Une carte de Brussels Airport retrouvée dans un appartement d'Abaaoud à Athènes

Ch. Ly. avec Belga Publié le - Mis à jour le

Belgique

Des dessins et une carte de l'aéroport de Brussels Airport ont été découverts sur un ordinateur et une clé usb dans un appartement à Athènes, où Abdelhamid Abaaoud, un des auteurs des attentats de Paris, a séjourné au mois de janvier 2015, a annoncé vendredi le site grec Skai.gr, citant des sources policières.

Contacté par l'agence Belga, le parquet fédéral n'a pas confirmé l'information. L'article paru sur Skai.gr qualifie en outre de "problématique" la manière de procéder des autorités belges lors de l'échange d'informations avec les autorités grecques.

Abaaoud y est également décrit comme le chef de la cellule terroriste de Verviers, qui a été constituée au cours de ce même mois de janvier 2015. Abdelhamid Abaaoud est soupçonné d'être le coordinateur des attentats perpétrés à Paris et en Ile-de-France le 13 novembre 2015. Il était parvenu à prendre la fuite mais a été tué lors d'une opération policière le 18 novembre 2015 à Saint-Denis.


Dès l'affaire de Verviers, les terroristes avaient prévu de s'attaquer à un aéroport

L’information ne vient pas de Belgique, mais de France et d’Israël. Selon les quotidiens "Le Monde" et "Haaretz", parus jeudi matin, les services de renseignement de plusieurs pays, dont la Belgique, savaient qu’un attentat se préparait contre un aéroport.

Le quotidien israélien ne cite pas ses sources, mais l’auteur de l’article, Amos Harel, est spécialisé dans les questions de défense et de sécurité.

Selon lui, "les services de sécurité savaient, avec un haut degré de certitude, que des attaques étaient planifiées pour très bientôt à l’aéroport, et, apparemment aussi, dans le métro" . Le journaliste affirme par ailleurs que les attaques avaient été imaginées à partir du quartier général de l’Etat islamique (EI) à Raqqa, en Syrie.

L’affirmation est cependant assez générale. Il semble en outre que le renseignement israélien n’ait pas averti la Sûreté de l’Etat belge d’un projet d’attaque à Zaventem.

L’information du "Monde" est plus précise, et provient du journaliste Soren Seelow qui avait eu accès en décembre au dossier judiciaire belgo-français après les attentats de Paris.

Selon lui, le réseau démantelé par la police belge à Verviers en janvier 2015 envisageait déjà de frapper un aéroport. Il était piloté, on le sait, par Abdelhamid Abaaoud, futur coordinateur des attentats de Paris.
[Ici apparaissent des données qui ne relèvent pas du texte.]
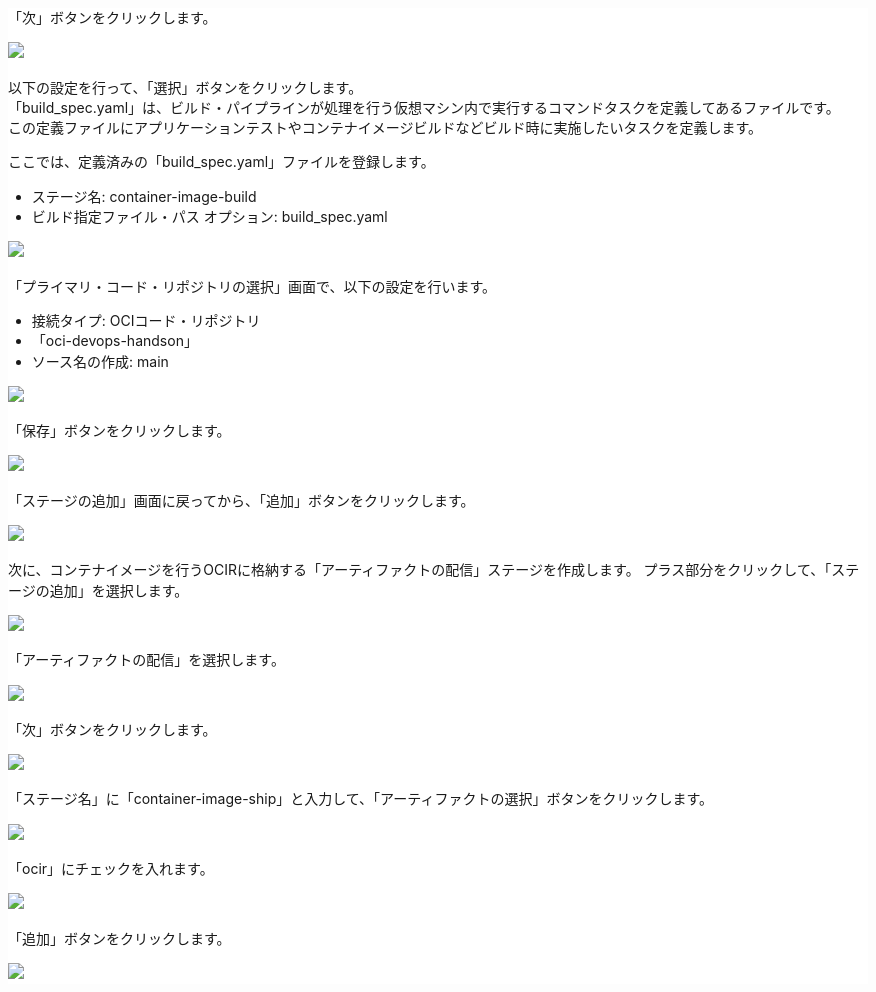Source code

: 「次」ボタンをクリックします。

![](1-005.png)

以下の設定を行って、「選択」ボタンをクリックします。  
「build_spec.yaml」は、ビルド・パイプラインが処理を行う仮想マシン内で実行するコマンドタスクを定義してあるファイルです。  
この定義ファイルにアプリケーションテストやコンテナイメージビルドなどビルド時に実施したいタスクを定義します。

ここでは、定義済みの「build_spec.yaml」ファイルを登録します。

* ステージ名: container-image-build
* ビルド指定ファイル・パス オプション: build_spec.yaml

![](1-096.png)

「プライマリ・コード・リポジトリの選択」画⾯で、以下の設定を行います。

* 接続タイプ: OCIコード・リポジトリ
* 「oci-devops-handson」
* ソース名の作成: main

![](1-097.png)

「保存」ボタンをクリックします。

![](1-098.png)

「ステージの追加」画⾯に戻ってから、「追加」ボタンをクリックします。

![](1-073.png)

次に、コンテナイメージを行うOCIRに格納する「アーティファクトの配信」ステージを作成します。
プラス部分をクリックして、「ステージの追加」を選択します。

![](1-099.png)

「アーティファクトの配信」を選択します。

![](1-100.png)

「次」ボタンをクリックします。

![](1-005.png)

「ステージ名」に「container-image-ship」と入力して、「アーティファクトの選択」ボタンをクリックします。

![](1-101.png)

「ocir」にチェックを入れます。

![](1-102.png)

「追加」ボタンをクリックします。

![](1-103.png)
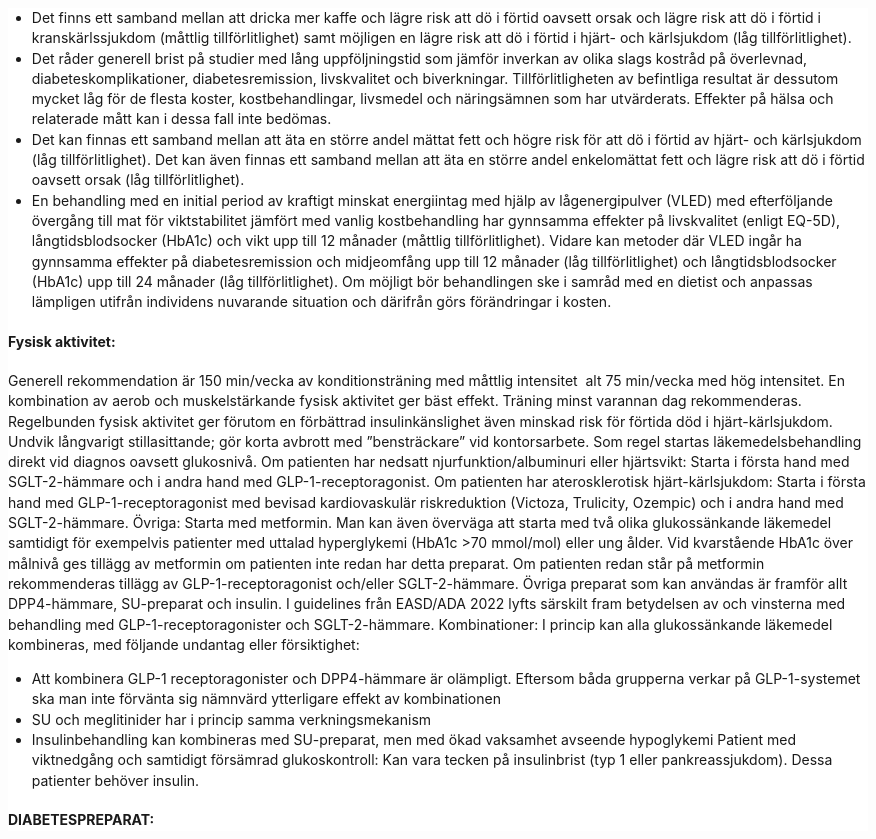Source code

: - Det finns ett samband mellan att dricka mer kaffe och lägre risk att dö i förtid oavsett orsak och lägre risk att dö i förtid i kranskärlssjukdom (måttlig tillförlitlighet) samt möjligen en lägre risk att dö i förtid i hjärt- och kärlsjukdom (låg tillförlitlighet).
- Det råder generell brist på studier med lång uppföljningstid som jämför inverkan av olika slags kostråd på överlevnad, diabeteskomplikationer, diabetesremission, livskvalitet och biverkningar. Tillförlitligheten av befintliga resultat är dessutom mycket låg för de flesta koster, kostbehandlingar, livsmedel och näringsämnen som har utvärderats. Effekter på hälsa och relaterade mått kan i dessa fall inte bedömas.
- Det kan finnas ett samband mellan att äta en större andel mättat fett och högre risk för att dö i förtid av hjärt- och kärlsjukdom (låg tillförlitlighet). Det kan även finnas ett samband mellan att äta en större andel enkelomättat fett och lägre risk att dö i förtid oavsett orsak (låg tillförlitlighet).
- En behandling med en initial period av kraftigt minskat energiintag med hjälp av lågenergipulver (VLED) med efterföljande övergång till mat för viktstabilitet jämfört med vanlig kostbehandling har gynnsamma effekter på livskvalitet (enligt EQ-5D), långtidsblodsocker (HbA1c) och vikt upp till 12 månader (måttlig tillförlitlighet). Vidare kan metoder där VLED ingår ha gynnsamma effekter på diabetesremission och midjeomfång upp till 12 månader (låg tillförlitlighet) och långtidsblodsocker (HbA1c) upp till 24 månader (låg tillförlitlighet).
Om möjligt bör behandlingen ske i samråd med en dietist och anpassas lämpligen utifrån individens nuvarande situation och därifrån görs förändringar i kosten.

#### Fysisk aktivitet:

Generell rekommendation är 150 min/vecka av konditionsträning med måttlig intensitet  alt 75 min/vecka med hög intensitet. En kombination av aerob och muskelstärkande fysisk aktivitet ger bäst effekt. Träning minst varannan dag rekommenderas. Regelbunden fysisk aktivitet ger förutom en förbättrad insulinkänslighet även minskad risk för förtida död i hjärt-kärlsjukdom. Undvik långvarigt stillasittande; gör korta avbrott med ”bensträckare” vid kontorsarbete.
Som regel startas läkemedelsbehandling direkt vid diagnos oavsett glukosnivå.
Om patienten har nedsatt njurfunktion/albuminuri eller hjärtsvikt: Starta i första hand med SGLT-2-hämmare och i andra hand med GLP-1-receptoragonist.
Om patienten har aterosklerotisk hjärt-kärlsjukdom: Starta i första hand med GLP-1-receptoragonist med bevisad kardiovaskulär riskreduktion (Victoza, Trulicity, Ozempic) och i andra hand med SGLT-2-hämmare.
Övriga: Starta med metformin.
Man kan även överväga att starta med två olika glukossänkande läkemedel samtidigt för exempelvis patienter med uttalad hyperglykemi (HbA1c >70 mmol/mol) eller ung ålder.
Vid kvarstående HbA1c över målnivå ges tillägg av metformin om patienten inte redan har detta preparat. Om patienten redan står på metformin rekommenderas tillägg av GLP-1-receptoragonist och/eller SGLT-2-hämmare. Övriga preparat som kan användas är framför allt DPP4-hämmare, SU-preparat och insulin. I guidelines från EASD/ADA 2022 lyfts särskilt fram betydelsen av och vinsterna med behandling med GLP-1-receptoragonister och SGLT-2-hämmare.
Kombinationer: I princip kan alla glukossänkande läkemedel kombineras, med följande undantag eller försiktighet:
- Att kombinera GLP-1 receptoragonister och DPP4-hämmare är olämpligt. Eftersom båda grupperna verkar på GLP-1-systemet ska man inte förvänta sig nämnvärd ytterligare effekt av kombinationen
- SU och meglitinider har i princip samma verkningsmekanism
- Insulinbehandling kan kombineras med SU-preparat, men med ökad vaksamhet avseende hypoglykemi
Patient med viktnedgång och samtidigt försämrad glukoskontroll: Kan vara tecken på insulinbrist (typ 1 eller pankreassjukdom). Dessa patienter behöver insulin.

#### DIABETESPREPARAT:
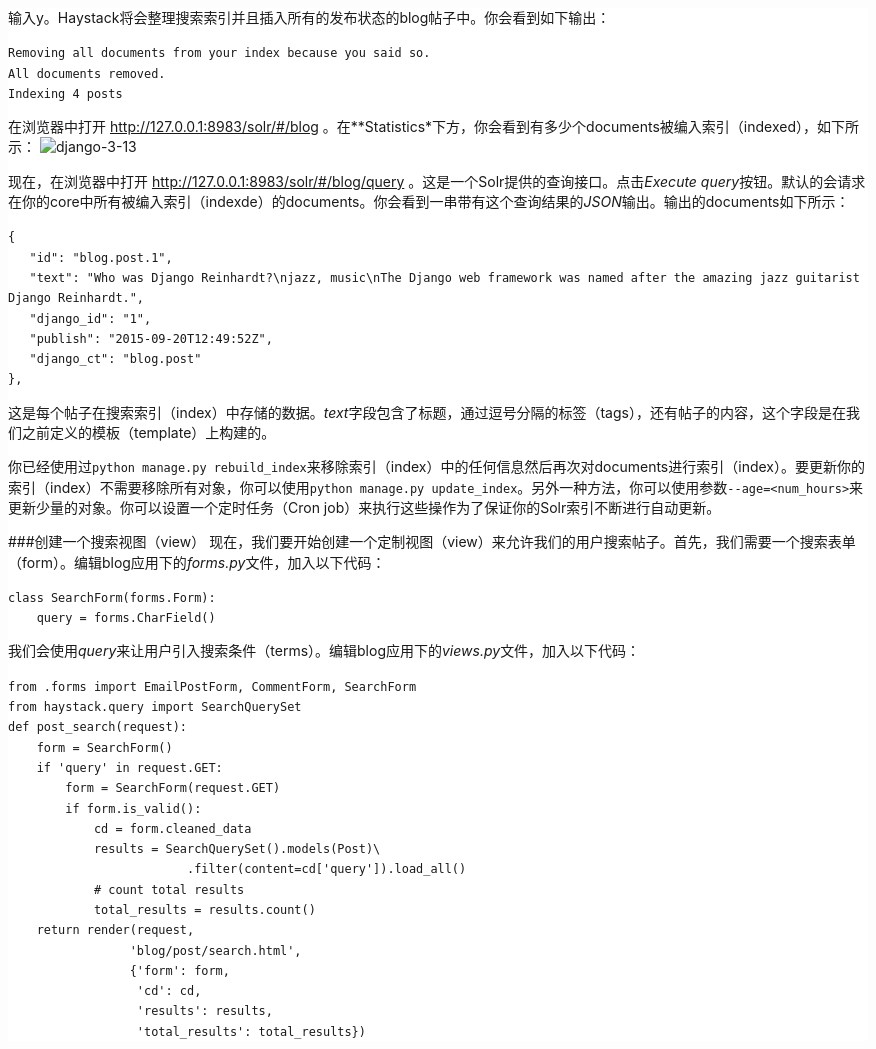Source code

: 输入y。Haystack将会整理搜索索引并且插入所有的发布状态的blog帖子中。你会看到如下输出：

    Removing all documents from your index because you said so.
    All documents removed.
    Indexing 4 posts
    
在浏览器中打开 http://127.0.0.1:8983/solr/#/blog 。在**Statistics*下方，你会看到有多少个documents被编入索引（indexed），如下所示：
![django-3-13](http://ohqrvqrlb.bkt.clouddn.com/django-3-13.png)

现在，在浏览器中打开 http://127.0.0.1:8983/solr/#/blog/query 。这是一个Solr提供的查询接口。点击*Execute query*按钮。默认的会请求在你的core中所有被编入索引（indexde）的documents。你会看到一串带有这个查询结果的*JSON*输出。输出的documents如下所示：

    {
       "id": "blog.post.1",
       "text": "Who was Django Reinhardt?\njazz, music\nThe Django web framework was named after the amazing jazz guitarist Django Reinhardt.",
       "django_id": "1",
       "publish": "2015-09-20T12:49:52Z",
       "django_ct": "blog.post"
    },
    
这是每个帖子在搜索索引（index）中存储的数据。*text*字段包含了标题，通过逗号分隔的标签（tags），还有帖子的内容，这个字段是在我们之前定义的模板（template）上构建的。

你已经使用过`python manage.py rebuild_index`来移除索引（index）中的任何信息然后再次对documents进行索引（index）。要更新你的索引（index）不需要移除所有对象，你可以使用`python manage.py update_index`。另外一种方法，你可以使用参数`--age=<num_hours>`来更新少量的对象。你可以设置一个定时任务（Cron job）来执行这些操作为了保证你的Solr索引不断进行自动更新。

###创建一个搜索视图（view）
现在，我们要开始创建一个定制视图（view）来允许我们的用户搜索帖子。首先，我们需要一个搜索表单（form）。编辑blog应用下的*forms.py*文件，加入以下代码：

    class SearchForm(forms.Form):
        query = forms.CharField()

我们会使用*query*来让用户引入搜索条件（terms）。编辑blog应用下的*views.py*文件，加入以下代码：

    from .forms import EmailPostForm, CommentForm, SearchForm
    from haystack.query import SearchQuerySet
    def post_search(request):
        form = SearchForm()
        if 'query' in request.GET:
            form = SearchForm(request.GET)
            if form.is_valid():
                cd = form.cleaned_data
                results = SearchQuerySet().models(Post)\
                             .filter(content=cd['query']).load_all()
                # count total results
                total_results = results.count()
        return render(request,
                     'blog/post/search.html',
                     {'form': form,
                      'cd': cd,
                      'results': results,
                      'total_results': total_results})
                      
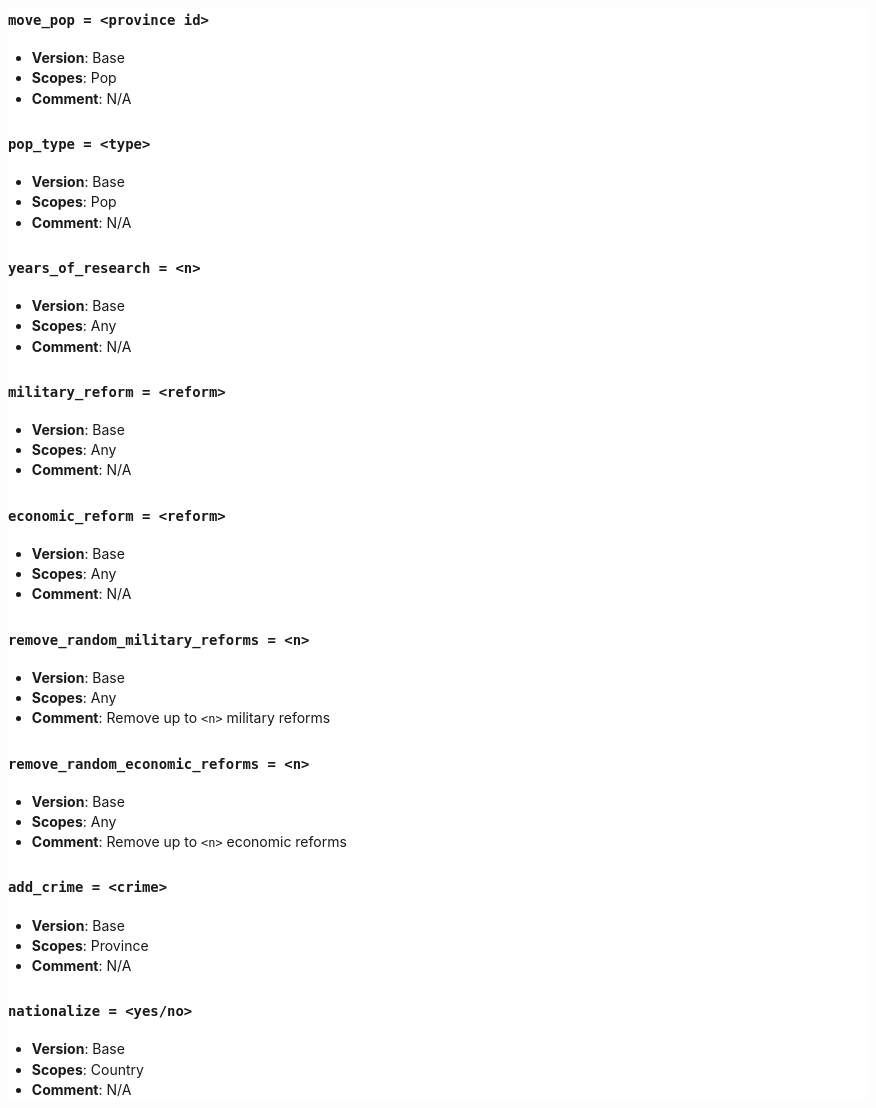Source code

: ### `move_pop = <province id>`

- **Version**: Base
- **Scopes**: Pop
- **Comment**: N/A

### `pop_type = <type>`

- **Version**: Base
- **Scopes**: Pop
- **Comment**: N/A

### `years_of_research = <n>`

- **Version**: Base
- **Scopes**: Any
- **Comment**: N/A

### `military_reform = <reform>`

- **Version**: Base
- **Scopes**: Any
- **Comment**: N/A

### `economic_reform = <reform>`

- **Version**: Base
- **Scopes**: Any
- **Comment**: N/A

### `remove_random_military_reforms = <n>`

- **Version**: Base
- **Scopes**: Any
- **Comment**: Remove up to `<n>` military reforms

### `remove_random_economic_reforms = <n>`

- **Version**: Base
- **Scopes**: Any
- **Comment**: Remove up to `<n>` economic reforms

### `add_crime = <crime>`

- **Version**: Base
- **Scopes**: Province
- **Comment**: N/A

### `nationalize = <yes/no>`

- **Version**: Base
- **Scopes**: Country
- **Comment**: N/A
Verviers fut la "répétition générale" , mais avortée, des attentats de Paris, nous déclarait un juge belge, juste avant les attentats de Bruxelles.

Deux suspects, Sofiane Amghar et Khalid Ben Larbi, tous deux originaires de Molenbeek, furent abattus par la police belge à Verviers le 15 janvier 2015. L’action publique contre eux a d’ailleurs été éteinte jeudi, par la Chambre du Conseil en raison de leur décès. Mais seize autres personnes sont renvoyées devant le tribunal correctionnel.

Des plans dans un ordinateur à Athènes

Dans les jours qui suivent, explique "Le Monde", seize suspects furent interpellés. Ce fut notamment le cas d’Omar Damache, un Algérien de 33 ans, arrêté le 17 janvier dans un appartement d’Athènes avec un Français, Walid Hamam, relâché par erreur.

Omar Damache apparaît alors comme "un relais logistique du commando de Verviers et un soutien pour Abdelhamid Abaaoud quant à la supervision et l’organisation de l’attaque à perpétrer" , selon une note de la Direction générale de la sécurité intérieure (DGSI), citée par le quotidien français.

Dans un second appartement, perquisitionné quelques jours plus tard à Athènes, les policiers trouvent un ordinateur qui a été utilisé par Abaaoud. Les enquêteurs découvrent sur le disque dur de l’ordinateur des plans d’attaque "notamment dans un aéroport" . "Un mode opératoire correspondant en tout point à l’attentat-suicide de mardi dans l’aéroport de Zaventem" , écrit "Le Monde".

Omar Damache est détenu en Belgique, tandis que Walid Hamam fait l’objet d’un mandat d’arrêt international. Ils figurent tous les deux parmi les seize personnes inculpées dans l’affaire de Verviers.

Contactée jeudi par "La Libre", la Sûreté de l’Etat n’a pas été en mesure de confirmer ou de démentir les informations des deux quotidiens.